> [EXCERPT PROVIDED]:
..............................

[iDC] World 2.0 — Why Things, not RFIDs, Matter [Was: The Lure of Internet2]

Julian Bleecker julian at techkwondo.com
Sat Feb 18 23:18:07 EST 2006

The ITU Internet of Things thing missed an important vector. I'm a  
bit baffled by the RFID becoming the poster child of Things, frankly.  
It's easy to fetishize RFID tags and interconnected devices. RFIDs  
are cool — they're small, cheap, hackable, fun to play with, you can  
insert them subcutaneously and call yourself a cyborg. But, goodness  
— there are so many more important candidate networked Things

The stakes for an Internet of Things is so much more than RFID  
hacking. We should be much more interested in how our occupancy in  
the world changes when we enroll Things (with RFIDs or without) into  
the social web. How will the rules of tenancy within the physical  
world adjust when our Things are informatic and networked? And why  
just Things? What about the other worldly cohabitants that will now  
have the ability to get on the network? Critter cams that disseminate  
a realtime video stream from a Kapok tree in the Amazonian rain  
forest or a feed from a school of migrating whales showing all kinds  
of meaningful environmental data would definitely make it into my RSS  
aggregator. What difference would that make to how we understand how  
the world works, or how we work to change the world?

Michael Naimark's Kundi project is a great example of a project that  
anticipates how the Internet of Things might become a platform for  
social-web style change, with life and death stakes. The Kundi  
framework is deceptively simple, and just because it was spec'd  
_before_ people ever uttered "Internet of Things" is only a testament  
to the foresight of the development team. With Kundi, Connected  
Things (they were, in this case, webcams capturing images of the real  
world) could have their content tagged as "hot" and draw in attention  
from anyone on the Internet. There are ludic scenarios, of course, so  
as to attract the venture capital folks — it wouldn't be a web  
project if there weren't. But think of one scenario I've heard Mike  
mention more than once — a Kundi Cam placed in a refugee camp where  
rape and murder is routine. Now imagine that the Kundi Cam has a  
visible indicator showing how many tens of thousands of people around  
the world are watching. Behaviors change, threatening space edges  
towards safe space because Things are part of the social web.

..............................

> [Stored items]:

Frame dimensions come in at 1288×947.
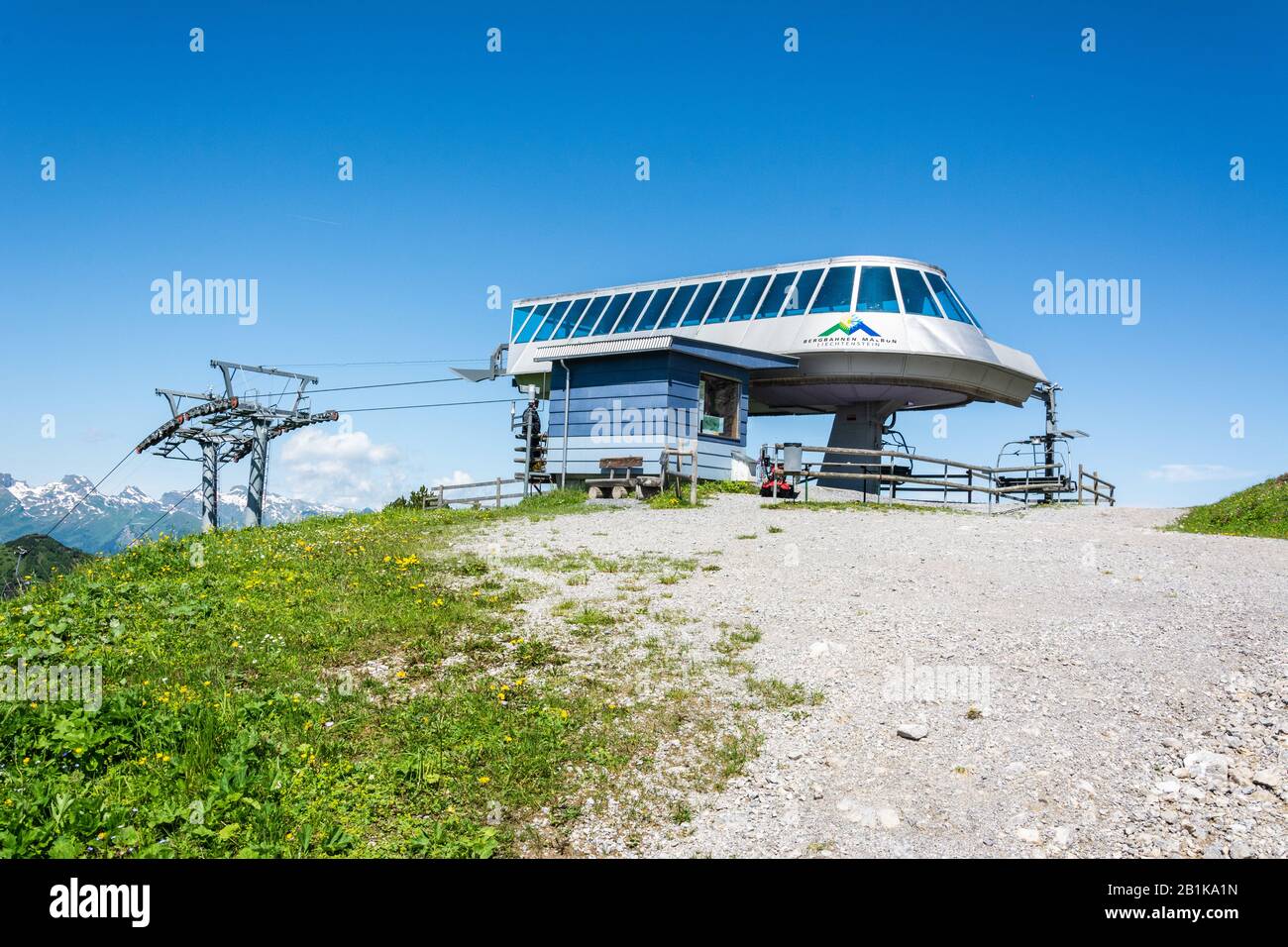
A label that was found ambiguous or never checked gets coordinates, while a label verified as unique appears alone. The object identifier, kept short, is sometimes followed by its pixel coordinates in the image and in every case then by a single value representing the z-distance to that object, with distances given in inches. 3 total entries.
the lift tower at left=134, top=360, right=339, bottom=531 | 1621.6
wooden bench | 963.5
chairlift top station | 1016.9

..............................

> [THINGS TO DO]:
**1.** In the post on the Internet of Things, swap "Critter cams" for "Wildlife cameras" and give the passage between "The stakes for" and "change the world?", inclusive.
**2.** For each statement, answer yes or no according to the post on the Internet of Things, and quote the words that decide it. (a) The author calls RFIDs cheap and hackable. (b) The Kundi framework was specified after people began saying "Internet of Things." (c) In Kundi, the Connected Things were webcams.
**3.** Write the next part of the post on the Internet of Things, picking up after its final sentence.
The stored items play no part in this work.

> [ANSWER LIST]:
**1.**
The stakes for an Internet of Things is so much more than RFID  
hacking. We should be much more interested in how our occupancy in  
the world changes when we enroll Things (with RFIDs or without) into  
the social web. How will the rules of tenancy within the physical  
world adjust when our Things are informatic and networked? And why  
just Things? What about the other worldly cohabitants that will now  
have the ability to get on the network? Wildlife cameras that disseminate  
a realtime video stream from a Kapok tree in the Amazonian rain  
forest or a feed from a school of migrating whales showing all kinds  
of meaningful environmental data would definitely make it into my RSS  
aggregator. What difference would that make to how we understand how  
the world works, or how we work to change the world?

**2.**
(a) Yes: "they're small, cheap, hackable"
(b) No: "it was spec'd _before_ people ever uttered "Internet of Things""
(c) Yes: "they were, in this case, webcams capturing images of the real world"

**3.**
Forget about Web 2.0 and networked Barcaloungers, how can we make the  
Internet of Things into a platform for World 2.0? How can the  
Internet of Things become a framework for creating more habitable  
worlds, rather than a technical framework for a television talking to  
my refrigerator? Now that we've shown that the Internet (version 2,  
version 3, lambdas — who cares which one?) can become a place where  
social formations can accrete and where worldly change has at least a  
hint of possibility, what can we do to move that possibility out into  
the world that we all have to occupy?

What happens when Pigeons are geared up with wireless networking  
gear, GPS rigs and environmental sensors and become, well..Spimey?  
RFIDs are glorified anti-theft tags when thought of in the context of  
the Pigeon that Blog about the state of the environment.


How about flocks of vehicles that provide a real-time, aggregate RSS  
feed indicating the number of kilos of pollutants they exhaust every  
hour across just one kilometer of the 405 freeway in Los Angeles? Or  
gallons of gasoline they consume during that same period? I could go  
on about Things I'd like to see share space with me in the Internet.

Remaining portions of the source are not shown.